* **SOURCE EXTRACT**:
I recently discovered the lush romantic fantasy series Sleepless and quickly read the duology. I just wish it had been a longer series, as I enjoyed the love story between Poppy and Cyrenic and think it could have at least been fleshed out into three volumes.

The second volume opens almost a year after the first, with Cyrenic awakening from his sleep after being released from his magical vow of eternal wakefulness. Poppy is being forced into a marriage of political convenience to Lord Helder, the very man she suspects of trying to kill her, but the king has blinders on and pushes her to go through with the wedding. Surprisingly the marriage ceremony does occur, but Poppy has her own reasons for going along with it. However, the wedding night spins out of control and Poppy and Cyrenic are on the run.

As Cyrenic is the first sleepless knight to be released from his vow, and deals with his recovery afterwards, there were some interesting perspectives from the other knights about if they too would like to be released. There were some thought provoking reasons as to why some of them would prefer to stay sleepless. The last half of the book is a long action sequence, and an additional villain is revealed, but the reasoning behind this second person wanting vengeance against Poppy felt ridiculous. During their escape Poppy and Cyrenic reaffirm their love, but it was rushed and could have been so much more.

Chart comprehension data:
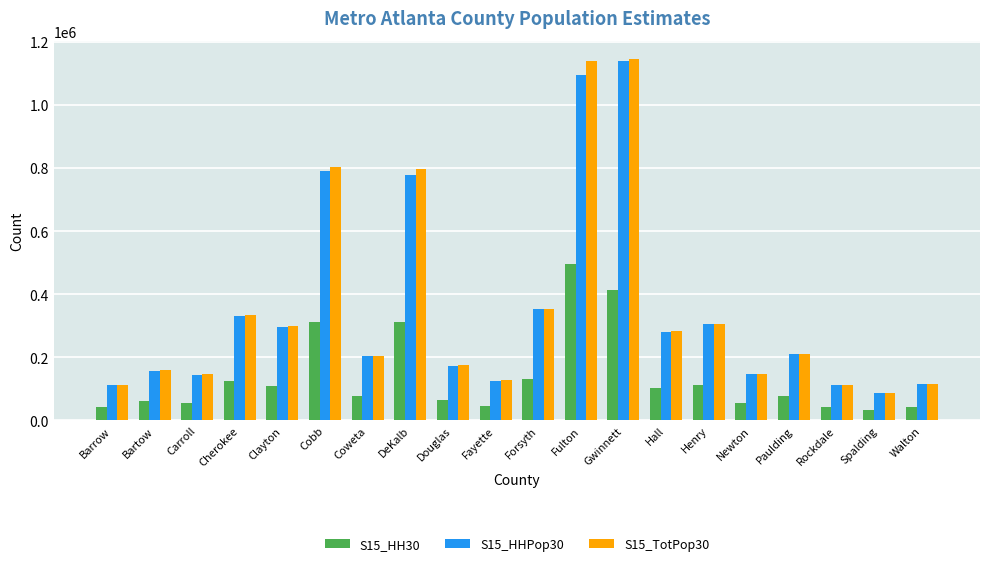

At which label is S15_TotPop30 closest to 616855?

DeKalb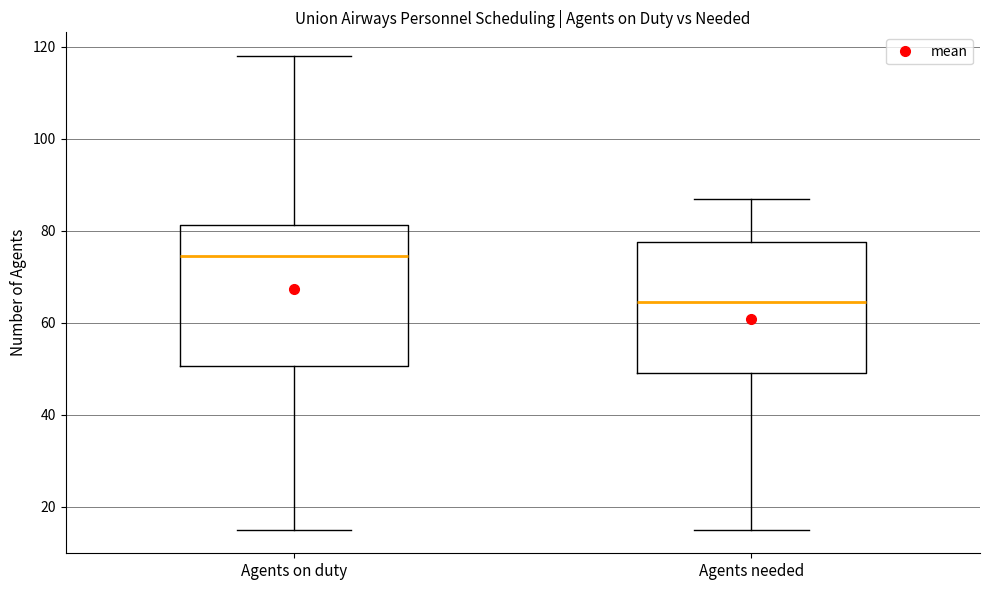

Reading left to right, transcribe this box plot: for each box, give where its median line is, the range the box spans, and where its two whiskers end, as read against the y-axis. The values are not printed on the chart, so give them approximately, as read against the axis.

Agents on duty: median 74, box 50 to 82, whiskers 16 to 118
Agents needed: median 64, box 50 to 78, whiskers 16 to 88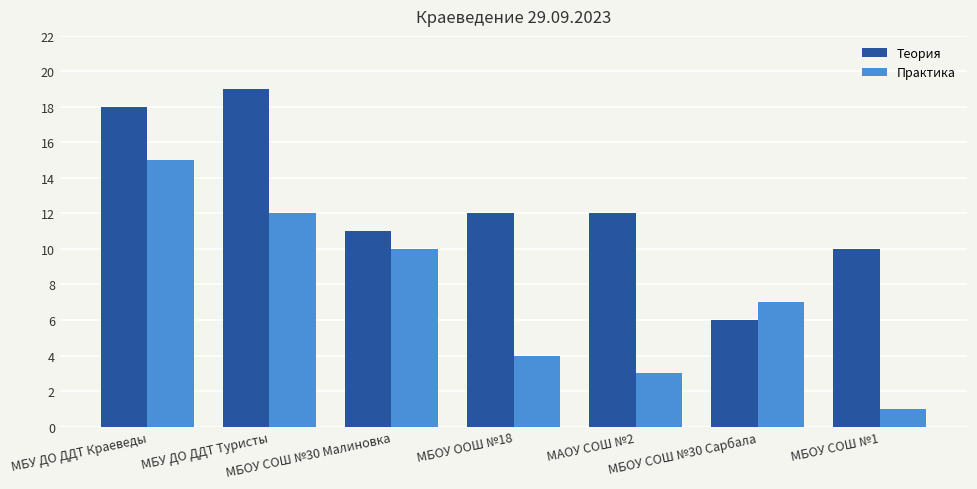

Reading left to right, extract all data points from this chart.

Теория: 18	19	11	12	12	6	10
Практика: 15	12	10	4	3	7	1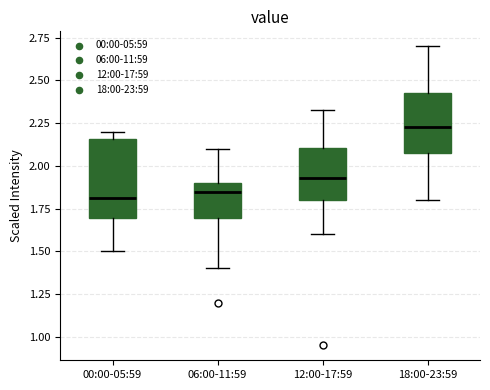

Where does the upper whisker of the box for 12:00-17:59 end on the y-axis? The values are not printed on the chart, so give them approximately, as read against the axis.

2.35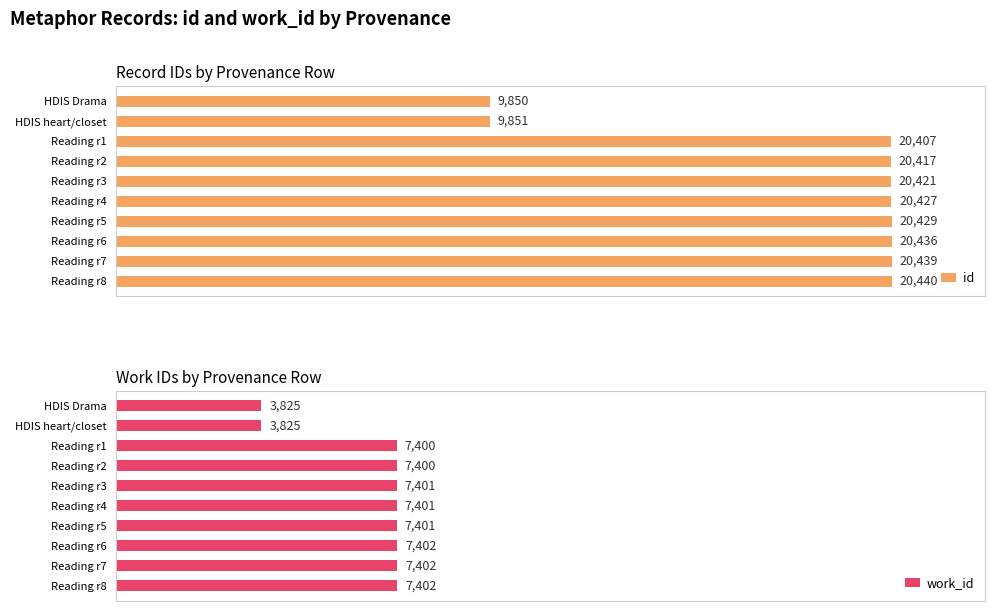

What is the value of the work_id bar at the 8th from the left?

7402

* **LIST OF TASKS**:
(1) Copy the passage of the book review between "I recently discovered" and "on the run.", inclusive, and swap "wedding" for "celebration" wherever it occurs.
(2) According to the book review, whom is Poppy being forced to marry?
(3) List every character mentioned by name in the book review.

* **SOLUTION SET**:
(1)
I recently discovered the lush romantic fantasy series Sleepless and quickly read the duology. I just wish it had been a longer series, as I enjoyed the love story between Poppy and Cyrenic and think it could have at least been fleshed out into three volumes.

The second volume opens almost a year after the first, with Cyrenic awakening from his sleep after being released from his magical vow of eternal wakefulness. Poppy is being forced into a marriage of political convenience to Lord Helder, the very man she suspects of trying to kill her, but the king has blinders on and pushes her to go through with the celebration. Surprisingly the marriage ceremony does occur, but Poppy has her own reasons for going along with it. However, the celebration night spins out of control and Poppy and Cyrenic are on the run.

(2) Lord Helder.

(3) Poppy, Cyrenic, Lord Helder